Incomplete and Inaccurate Information
If you do not provide us with some or all of the information that we ask for, we may not be able to verify your identity and as such you may not be able to open a trading account with the Company. We recommend that you update your profile in your account regularly, to ensure that the functions offered to you are appropriate for your current circumstances and that your records are up date. You may have to update such information upon our request, if we consider the information provided as untrue, incorrect, incomplete and/or inconsistent with other information provided by you at any time. You acknowledge that we may rely upon such information and that you are responsible for any damages or losses which may result from any inaccuracies, including without limitation, the inappropriateness of our services to you.
Data Breaches
JMSC Trading Limited maintains procedures designed to detect, investigate, and respond to actual or suspected Personal Data breaches in accordance with the Cayman Islands Data Protection Act (2021 Revision) and applicable regulatory obligations. A personal data breach means any unauthorised or accidental access, disclosure, alteration, loss, destruction, or compromise of Personal Data. Where a breach is likely to result in a risk to the rights and freedoms of individuals, we will take appropriate steps to contain, investigate, and remediate the incident, including implementing corrective and security measures where necessary. Where required by law, we will notify affected individuals and the Office of the Ombudsman (Cayman Islands) without undue delay and, where applicable, typically within five (5) days after becoming aware of the breach or when we reasonably should have become aware of it, in accordance with Cayman data protection guidance. As a licensed Virtual Asset Service Provider, certain information relating to security incidents, fraud, financial crime, or suspicious activity may also be reported to relevant regulatory or law enforcement authorities where required under applicable laws and regulations, including anti-money laundering and financial crime prevention obligations.
About Cookies
We only use essential cookies to operate our website. These are normally mainly used to, improve performance, and enhance your experience.

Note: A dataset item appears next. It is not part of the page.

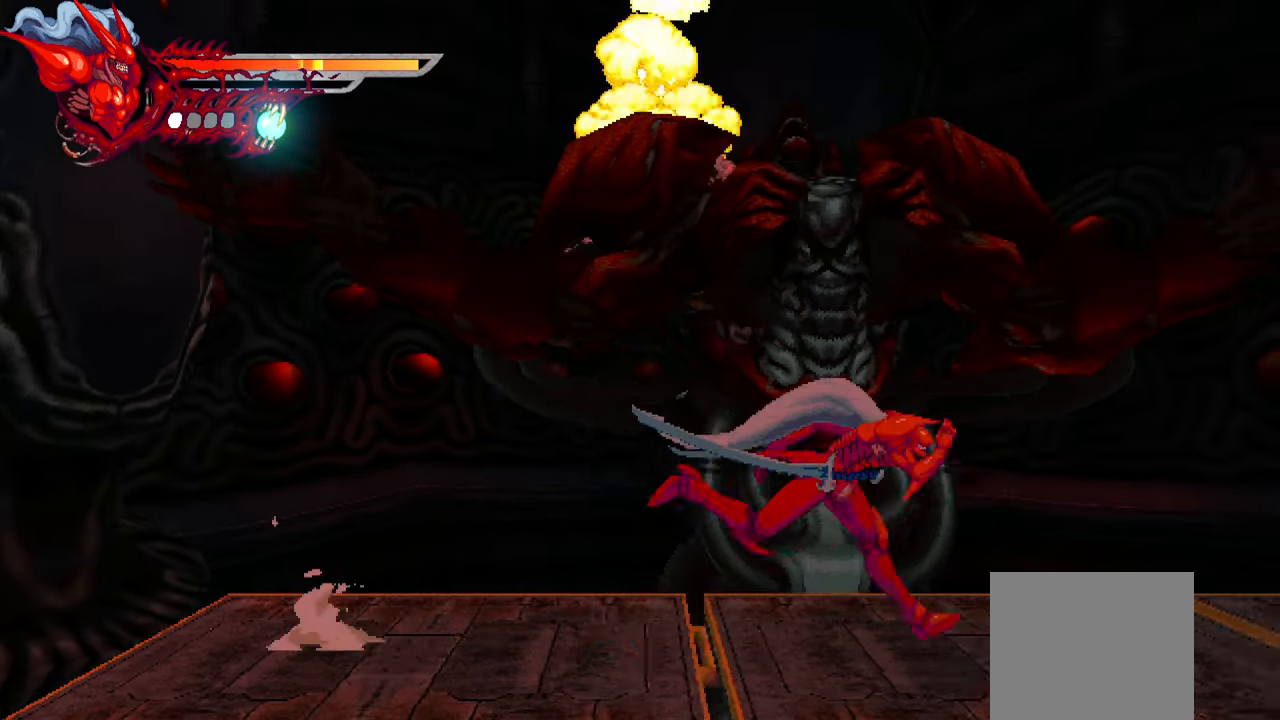
{"buttons": ["L2", "DPAD_RIGHT"], "right_stick": "center", "events": []}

Changes to our Privacy Policy
We may update or revise this Privacy Policy from time to time to reflect changes in applicable laws and regulations, including the Cayman Islands Data Protection Act (2021 Revision), updates to our services, security practices, operational requirements, or changes in how we process Personal Data. Where changes are material and significantly affect your rights or the way your Personal Data is processed, we will provide an appropriate notice, such as a prominent notification on our website or, where appropriate, by direct communication. We encourage you to review this Privacy Policy periodically to remain informed about how we collect, use, and protect your Personal Data. The Effective Date at the top of this Privacy Policy indicates when it was last updated. Your continued use of our services after any updates constitutes your acknowledgment of the revised Privacy Policy, to the extent permitted by applicable law. Where the GDPR applies to you updates to this Privacy Policy will also reflect applicable GDPR transparency requirements.
How to Contact the Appropriate Authority
If you are dissatisfied with how we have handled your Personal Data, please contact us first at info@bcxpro.ky so we can address your concern. If unresolved, you may lodge a complaint with the Cayman Islands supervisory authority: Office of the Ombudsman (Cayman Islands). If GDPR applies to you, you may also have the right to complain to your local EU/EEA supervisory authority.